The key coronavirus variants were assigned new “labels” Monday by the World Health Organization (WHO) referring to them by letters of the Greek alphabet instead of the country where the variant was first detected, CNN reports.

Geneva-based global health agency pointed that no country should be stigmatised for detecting and reporting variants since the global, robust surveillance for variants is highly necessary.

As Dr Maria Van Kerkhove, WHO’s technical COVID-19 lead, explained Monday, the new naming system is used for the WHO’s Variants of Interest (less serious) and Variants of Concern (more alarming) using new, easy-to-say labels for SARSCoV2 variants.

WHO now calls the UK variant (B.1.1.7) Alpha, the South African variant (B.1.351) is Beta, the Indian variant has been dubbed the Delta variant and the so-called South African variant, known by scientists as B.1.351, is now called the Gamma variant.

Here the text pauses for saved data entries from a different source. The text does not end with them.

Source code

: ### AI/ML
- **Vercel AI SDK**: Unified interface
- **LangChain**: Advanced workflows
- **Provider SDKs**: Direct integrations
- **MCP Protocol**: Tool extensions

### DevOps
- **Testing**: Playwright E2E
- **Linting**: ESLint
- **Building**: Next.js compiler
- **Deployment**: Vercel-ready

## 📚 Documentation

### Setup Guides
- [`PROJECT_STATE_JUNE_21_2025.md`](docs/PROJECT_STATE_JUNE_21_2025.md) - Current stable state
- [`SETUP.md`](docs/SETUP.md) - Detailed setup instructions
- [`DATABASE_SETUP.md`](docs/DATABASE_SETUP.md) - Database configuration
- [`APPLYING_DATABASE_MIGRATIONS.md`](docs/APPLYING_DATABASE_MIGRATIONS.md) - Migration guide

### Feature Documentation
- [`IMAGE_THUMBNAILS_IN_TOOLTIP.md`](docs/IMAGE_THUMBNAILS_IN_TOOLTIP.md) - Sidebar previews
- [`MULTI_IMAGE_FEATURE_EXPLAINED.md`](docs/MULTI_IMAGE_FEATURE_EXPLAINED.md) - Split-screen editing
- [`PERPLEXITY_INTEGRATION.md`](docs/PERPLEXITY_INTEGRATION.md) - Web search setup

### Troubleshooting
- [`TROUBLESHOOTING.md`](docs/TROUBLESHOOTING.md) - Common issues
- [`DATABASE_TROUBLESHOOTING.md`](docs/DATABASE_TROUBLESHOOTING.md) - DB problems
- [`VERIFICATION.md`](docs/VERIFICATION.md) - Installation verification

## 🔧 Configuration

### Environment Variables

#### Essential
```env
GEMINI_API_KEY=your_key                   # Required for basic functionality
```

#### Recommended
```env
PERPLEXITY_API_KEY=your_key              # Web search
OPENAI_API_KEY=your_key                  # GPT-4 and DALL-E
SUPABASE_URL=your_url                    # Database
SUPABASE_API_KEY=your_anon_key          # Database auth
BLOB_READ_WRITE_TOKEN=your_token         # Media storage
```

Variants of interest have been given labels from “Epsilon” to “Kappa.”

Greek alphabet letters to refer to variants were recommended by WHO expert panel who believes it will be easier and more practical to discuss by non-scientific audiences, but will not replace existing scientific names for coronavirus variants.

According to WHO’s announcement, scientific names will continue to be used in research where they have their advantages, but people often resort to calling variants by the places where they are detected- which is stigmatizing and discriminatory- because scientific names can be difficult to pronounce and recall and are prone to misreporting.